## EXCERPTED TEXT
Negotiating Restaurant M&A Transactions Post COVID
The restaurant industry has been hit hard by stay-at-home orders, social distancing, and other safety precautions necessitated by the novel coronavirus pandemic. The impact on daily operations and the economy generally have, in turn, affected larger deals such as mergers and acquisitions (M&A) in the industry. With the complete lifting of COVID-19 restrictions and their effect on the economy nowhere in sight, parties to restaurant M&A transactions are adjusting to the COVID-19 world by negotiating and incorporating into M&A agreements new ways to deal with the uncertainties created by the pandemic. Understanding how the pandemic has changed the approach of both buyers and sellers is essential for protecting each party’s interests.
How the Pandemic Has Changed Restaurant M&A
As in many industries, restaurant mergers and acquisitions are adjusting to the new risks caused by the virus, the resulting safety measures recommended (if not mandated) by local and state governments, and the hit suffered by the economy overall. The material adverse effect (MAE) provision commonly used in M&A agreements has taken on new meaning, and both buyers and sellers are struggling to negotiate a tolerable allocation of risk by specifying—or even removing—the impact of COVID-19 on M&A transactions.
Restaurant owners considering acquiring, selling, or merging with another restaurant or related business who understand how the novel coronavirus has impacted restaurant M&A negotiations are better prepared to protect their interests in these transactions.
How COVID-19 Has Impacted Pending Restaurant M&A Transactions
A transaction involving the purchase, sale, or merger of a restaurant often takes place in stages. The parties execute a purchase agreement that designates due diligence to be performed by a stated closing date. The purchase agreement records the terms of the sale as well as the parties’ agreed allocation of risk regarding occurrences that could affect the consummation of the deal on the closing date. The due diligence performed in the interim period between execution of the purchase agreement and the closing may include inspection of the premises, interviews with key personnel, and review of financial reports and records supplied by the seller.
Pending restaurant M&A transactions with closing dates set after the novel coronavirus took hold in the US ran into unanticipated roadblocks. Buyers alleged that sellers breached the purchase agreement’s requirement to operate the business in the ordinary course pending closing by laying off or furloughing employees or by modifying service options or even closing during state-mandated shelter-in-place orders.
Sellers alleged that buyers improperly relied on MAE provisions to back out of deals. Case law provides no clear prior examples for guidance because no prior nationwide event in modern history compares to the effect of the pandemic on the restaurant industry as well as other businesses. Going forward, both buyers and sellers have begun to acknowledge the changes needed to better protect both parties in the post-COVID world.
Restaurant M&A Parties: Contracting through COVID-Colored Glasses
MAE provisions in a merger or acquisition purchase agreement generally allow the buyer to terminate the M&A agreement without consequences for breach. Rarely anticipated to actualize, and rarely used successfully, MAE provisions (also called MAC clauses for material adverse change) serve as a failsafe if the unthinkable happens before closing. The coronavirus blanket that covered the US in early 2020 slowed or closed many restaurants, severely affecting earnings. Buyers in then pending M&A purchase agreements must decide whether to forge ahead or try to invoke their MAE or MAC clauses. But how has COVID-19 affected M&A negotiations going forward?

[Dataset entries]
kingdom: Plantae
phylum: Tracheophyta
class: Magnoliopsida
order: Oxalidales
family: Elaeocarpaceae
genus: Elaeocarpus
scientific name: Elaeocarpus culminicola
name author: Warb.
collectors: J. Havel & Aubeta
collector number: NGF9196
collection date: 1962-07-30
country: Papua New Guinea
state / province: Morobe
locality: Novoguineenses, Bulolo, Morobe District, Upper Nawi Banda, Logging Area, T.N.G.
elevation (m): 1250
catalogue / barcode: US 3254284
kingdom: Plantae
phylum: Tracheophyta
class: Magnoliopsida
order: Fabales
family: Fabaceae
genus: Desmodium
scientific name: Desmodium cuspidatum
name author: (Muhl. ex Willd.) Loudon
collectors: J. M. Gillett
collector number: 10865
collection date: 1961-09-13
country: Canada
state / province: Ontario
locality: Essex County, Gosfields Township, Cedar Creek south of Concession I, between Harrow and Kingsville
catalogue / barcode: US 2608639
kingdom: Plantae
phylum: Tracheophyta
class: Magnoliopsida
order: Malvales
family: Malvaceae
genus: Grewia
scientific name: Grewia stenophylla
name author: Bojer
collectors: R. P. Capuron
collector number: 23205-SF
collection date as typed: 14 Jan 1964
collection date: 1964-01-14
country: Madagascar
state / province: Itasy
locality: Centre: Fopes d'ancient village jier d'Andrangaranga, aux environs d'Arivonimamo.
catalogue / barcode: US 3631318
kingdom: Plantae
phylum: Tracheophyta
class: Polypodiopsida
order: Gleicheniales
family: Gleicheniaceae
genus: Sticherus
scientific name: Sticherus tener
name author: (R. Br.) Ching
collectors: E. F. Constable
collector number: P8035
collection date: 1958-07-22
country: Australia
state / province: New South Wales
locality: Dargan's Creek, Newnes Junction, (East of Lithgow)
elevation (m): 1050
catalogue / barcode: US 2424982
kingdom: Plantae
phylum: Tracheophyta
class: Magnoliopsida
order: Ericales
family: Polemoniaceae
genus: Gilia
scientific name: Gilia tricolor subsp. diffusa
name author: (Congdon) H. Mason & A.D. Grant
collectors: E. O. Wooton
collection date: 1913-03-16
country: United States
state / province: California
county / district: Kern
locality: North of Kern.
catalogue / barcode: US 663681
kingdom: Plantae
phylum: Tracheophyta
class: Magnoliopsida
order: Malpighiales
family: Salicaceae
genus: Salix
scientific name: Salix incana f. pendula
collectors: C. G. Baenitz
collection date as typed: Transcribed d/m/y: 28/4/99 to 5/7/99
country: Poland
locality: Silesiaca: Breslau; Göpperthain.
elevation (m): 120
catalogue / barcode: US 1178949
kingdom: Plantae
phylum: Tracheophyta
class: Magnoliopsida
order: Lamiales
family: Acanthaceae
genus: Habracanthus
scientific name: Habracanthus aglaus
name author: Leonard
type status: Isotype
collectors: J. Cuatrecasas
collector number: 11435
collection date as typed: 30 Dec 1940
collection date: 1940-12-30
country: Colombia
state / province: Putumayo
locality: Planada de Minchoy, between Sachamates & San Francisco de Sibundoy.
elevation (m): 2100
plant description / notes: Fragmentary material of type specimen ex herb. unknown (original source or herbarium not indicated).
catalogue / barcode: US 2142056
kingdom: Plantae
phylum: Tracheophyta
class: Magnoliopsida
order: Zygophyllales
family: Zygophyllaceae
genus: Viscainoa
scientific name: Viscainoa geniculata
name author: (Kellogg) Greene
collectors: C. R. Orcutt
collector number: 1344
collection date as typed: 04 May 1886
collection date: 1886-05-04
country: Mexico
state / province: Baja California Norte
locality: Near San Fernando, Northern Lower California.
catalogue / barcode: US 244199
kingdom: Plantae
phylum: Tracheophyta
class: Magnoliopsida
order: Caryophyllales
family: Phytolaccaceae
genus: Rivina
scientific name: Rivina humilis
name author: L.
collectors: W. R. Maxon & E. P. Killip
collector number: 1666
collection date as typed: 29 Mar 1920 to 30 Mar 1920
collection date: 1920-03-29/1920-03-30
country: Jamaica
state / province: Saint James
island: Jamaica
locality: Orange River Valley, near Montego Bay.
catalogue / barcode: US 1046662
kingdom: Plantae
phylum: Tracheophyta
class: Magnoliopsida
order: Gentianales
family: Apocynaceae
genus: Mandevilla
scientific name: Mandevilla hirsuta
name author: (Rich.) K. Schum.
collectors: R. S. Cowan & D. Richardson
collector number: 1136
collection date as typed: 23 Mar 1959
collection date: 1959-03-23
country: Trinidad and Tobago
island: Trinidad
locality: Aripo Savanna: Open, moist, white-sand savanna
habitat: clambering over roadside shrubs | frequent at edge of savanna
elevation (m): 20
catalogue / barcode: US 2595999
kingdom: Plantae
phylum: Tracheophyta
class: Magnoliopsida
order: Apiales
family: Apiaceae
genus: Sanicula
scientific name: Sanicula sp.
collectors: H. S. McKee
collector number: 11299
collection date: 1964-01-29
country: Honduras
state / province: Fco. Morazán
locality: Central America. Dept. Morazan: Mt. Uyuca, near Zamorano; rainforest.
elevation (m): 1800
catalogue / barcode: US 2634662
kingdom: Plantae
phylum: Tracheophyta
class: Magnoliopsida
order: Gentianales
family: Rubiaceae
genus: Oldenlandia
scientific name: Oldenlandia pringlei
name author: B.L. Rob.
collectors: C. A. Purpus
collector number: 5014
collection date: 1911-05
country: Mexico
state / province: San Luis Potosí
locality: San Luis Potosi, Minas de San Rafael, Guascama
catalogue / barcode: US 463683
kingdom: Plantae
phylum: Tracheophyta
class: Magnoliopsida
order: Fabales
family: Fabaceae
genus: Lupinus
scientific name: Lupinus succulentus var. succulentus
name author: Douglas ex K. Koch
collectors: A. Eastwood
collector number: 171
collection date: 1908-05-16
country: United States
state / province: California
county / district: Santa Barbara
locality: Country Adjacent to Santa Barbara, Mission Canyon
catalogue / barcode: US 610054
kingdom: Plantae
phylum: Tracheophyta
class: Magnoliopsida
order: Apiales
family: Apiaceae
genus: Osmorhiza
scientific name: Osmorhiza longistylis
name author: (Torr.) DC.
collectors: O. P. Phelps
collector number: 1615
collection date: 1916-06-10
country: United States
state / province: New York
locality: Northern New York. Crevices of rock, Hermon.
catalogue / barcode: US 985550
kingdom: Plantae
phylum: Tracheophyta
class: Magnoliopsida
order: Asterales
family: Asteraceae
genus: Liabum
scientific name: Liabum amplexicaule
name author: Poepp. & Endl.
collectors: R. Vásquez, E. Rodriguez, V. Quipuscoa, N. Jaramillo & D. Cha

## PARTS OF THE EXERCISE
- A) Answer these questions from the restaurant M&A article:
(i) What does the abbreviation MAE stand for?
(ii) What may the due diligence between execution of the purchase agreement and closing include?
(iii) What other name is given for MAE provisions?
- B) Reproduce everything from "Pending restaurant M&A transactions with" down to "state-mandated shelter-in-place orders." in the restaurant M&A article, renaming "furloughing" as "suspending".

## ANSWERS FOR THE EXERCISE
- A)
(i) Material adverse effect.
(ii) Inspection of the premises, interviews with key personnel, and review of financial reports and records supplied by the seller.
(iii) MAC clauses, for material adverse change.

- B)
Pending restaurant M&A transactions with closing dates set after the novel coronavirus took hold in the US ran into unanticipated roadblocks. Buyers alleged that sellers breached the purchase agreement’s requirement to operate the business in the ordinary course pending closing by laying off or suspending employees or by modifying service options or even closing during state-mandated shelter-in-place orders.